Dataset entries:
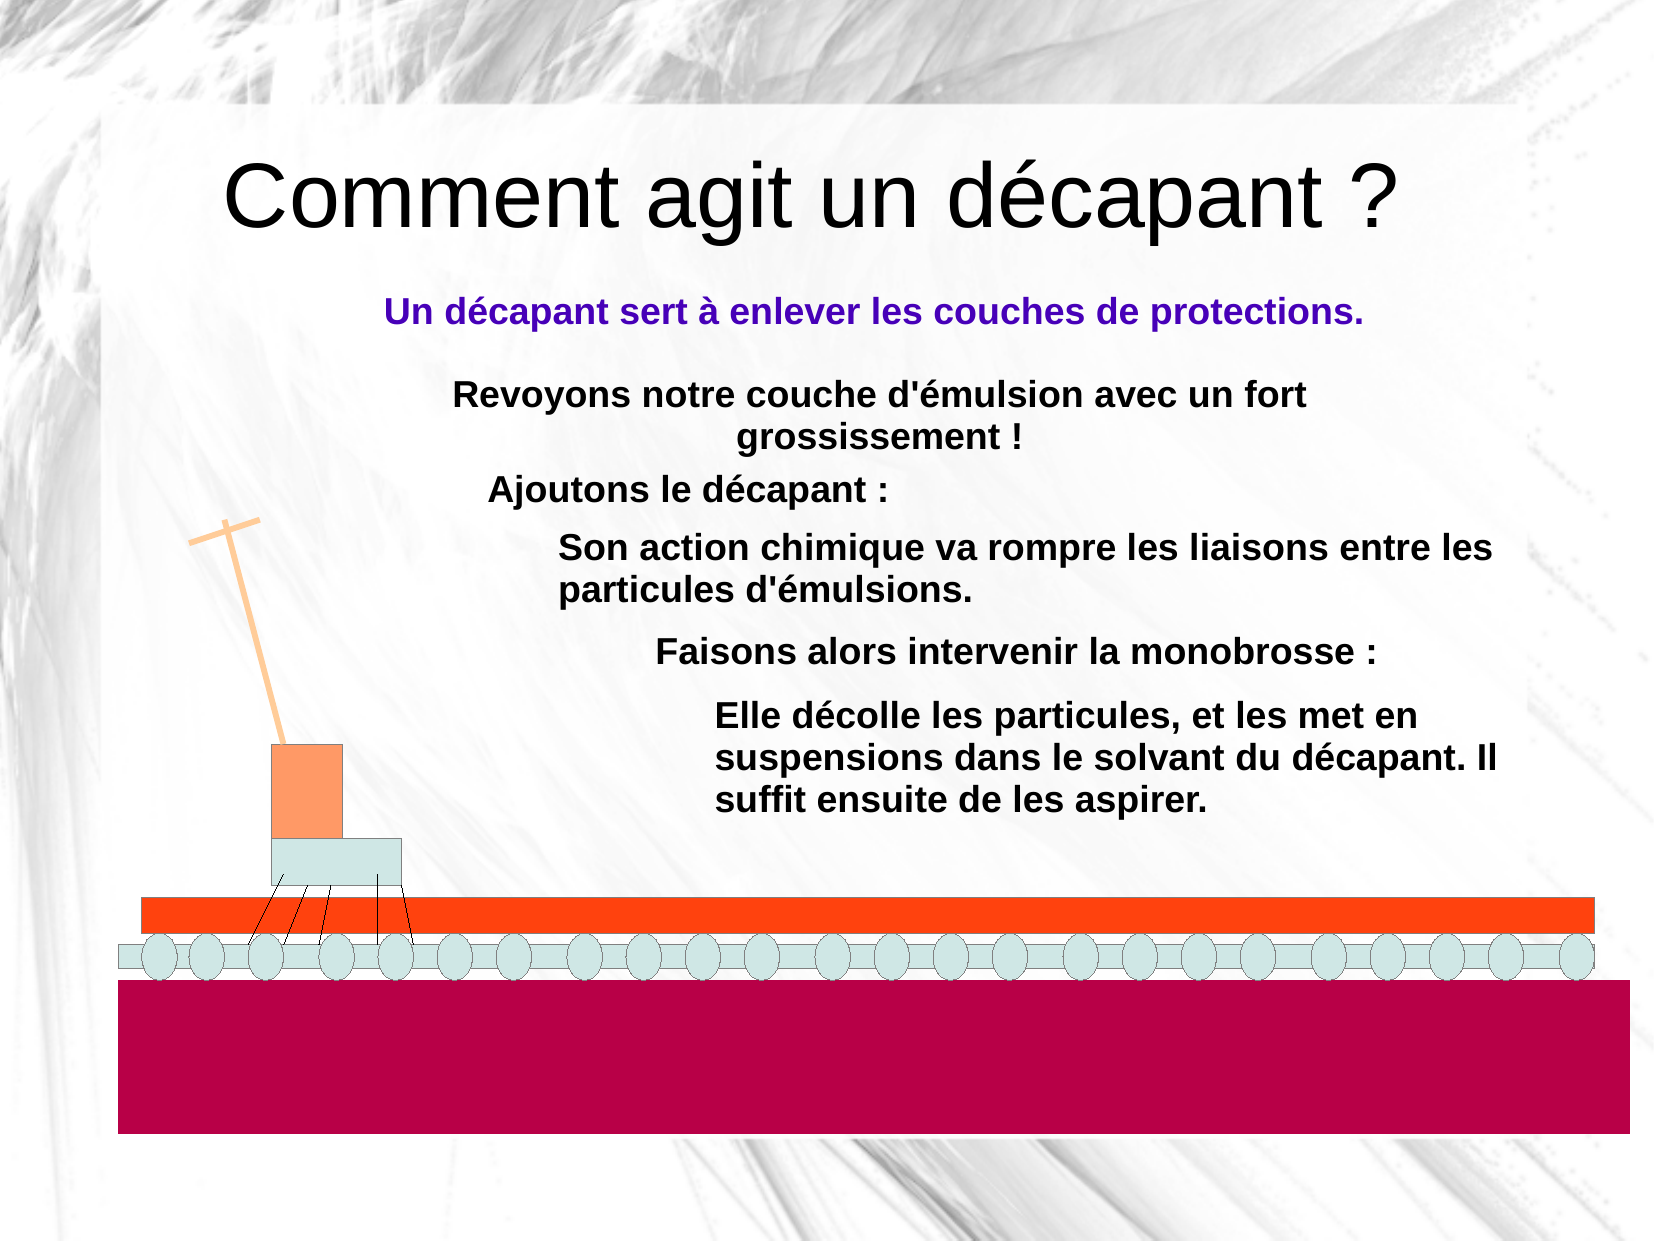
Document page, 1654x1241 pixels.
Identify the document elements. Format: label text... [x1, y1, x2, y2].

text_box [271, 744, 402, 886]
text_box [118, 897, 1630, 1134]
text_box Son action chimique va rompre les liaisons entre les particules d'émulsions. [543, 518, 1512, 620]
title Comment agit un décapant ? [118, 112, 1506, 281]
picture [0, 0, 1654, 1241]
text_box Elle décolle les particules, et les met en suspensions dans le solvant du décapant. Il suffit ensuite de les aspirer. [696, 683, 1524, 835]
text_box Faisons alors intervenir la monobrosse : [637, 619, 1418, 684]
text_box Ajoutons le décapant : [472, 460, 1477, 519]
text_box Un décapant sert à enlever les couches de protections. [366, 280, 1441, 345]
text_box Revoyons notre couche d'émulsion avec un fort grossissement ! [366, 366, 1394, 468]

Task to carry out:
Please render all of the data above as a two-column CSV headed "input" and "output", one row per item, with each item's text and its answer in their own quoted fields and every line break replaced by a space. Leave the pictures out.

Result:
input,output
"Document page, 1654x1241 pixels. Identify the document elements. Format: label text... [x1, y1, x2, y2].","text_box [271, 744, 402, 886] text_box [118, 897, 1630, 1134] text_box Son action chimique va rompre les liaisons entre les particules d'émulsions. [543, 518, 1512, 620] title Comment agit un décapant ? [118, 112, 1506, 281] picture [0, 0, 1654, 1241] text_box Elle décolle les particules, et les met en suspensions dans le solvant du décapant. Il suffit ensuite de les aspirer. [696, 683, 1524, 835] text_box Faisons alors intervenir la monobrosse : [637, 619, 1418, 684] text_box Ajoutons le décapant : [472, 460, 1477, 519] text_box Un décapant sert à enlever les couches de protections. [366, 280, 1441, 345] text_box Revoyons notre couche d'émulsion avec un fort grossissement ! [366, 366, 1394, 468]"